Vous défendez l'idée qu'il faut fouiller sous la place Saint-Sernin, pourquoi ?À l'occasion des fouilles préventives, nous pouvons espérer retrouver les vestiges du cloître roman dont les chapiteaux sont conservés au musée des Augustin, et surtout, le plus important, la tombe de l'évêque Saturnin. On sait qu'il y a dans le sous-sol un tas de mausolées, de bâtiments funéraires, d'églises et de lieux fondateurs de Toulouse.
Vous aimeriez que les vestiges soient valorisés dans le projet de l'urbaniste Joan Busquets ?Ce serait un atout formidable pour Toulouse. Des villes espagnoles comme Saragosse, Valence, Barcelone ont mis en valeur leurs vestiges qui attirent énormément de touristes. Ce que je suggère, faire les fouilles d'abord, et construire un projet autour. On peut transformer ça en aventure culturelle. Le milieu des archéologues commence à s'agiter sur ce projet.
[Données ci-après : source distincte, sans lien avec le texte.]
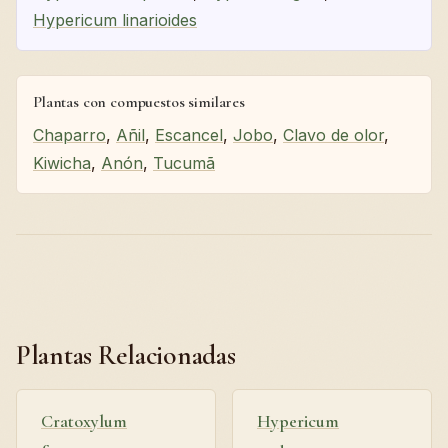
Hypericum linarioides
Plantas con compuestos similares
Chaparro
,
Añil
,
Escancel
,
Jobo
,
Clavo de olor
,
Kiwicha
,
Anón
,
Tucumã
Plantas Relacionadas
Cratoxylum
Hypericum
Sondages archéologiques cet étéAvant la réalisation d'une nouvelle esplanade, dessinée par l'urbaniste catalan Joan Busquets et destinée à valoriser le site majestueux de Saint-Sernin, le service d'archéologie de Grand Toulouse dirigé par Pierre Pisani, «va effectuer cet été des sondages archéologiques préventifs tout autour de la basilique, en commençant par le parvis côté rue du Taur», annonce Annette Laigneau, adjointe au maire chargée de l'urbanisme. «Ces diagnostics seront transmis à la Drac. Des fouilles plus importantes sont prévues côté lycée à l'emplacement de l'ancien cloître roman. Si vraiment on trouvait un indice irréfutable, par exemple des pièces de monnaie, ou si la Drac soupçonne la présence de quelque chose exceptionnel, on creusera plus profond. Mais, conclut en souriant Annette Laigneau, tout ce que j'ai pu lire sur l'or de Toulouse me paraît relever de la pure légende».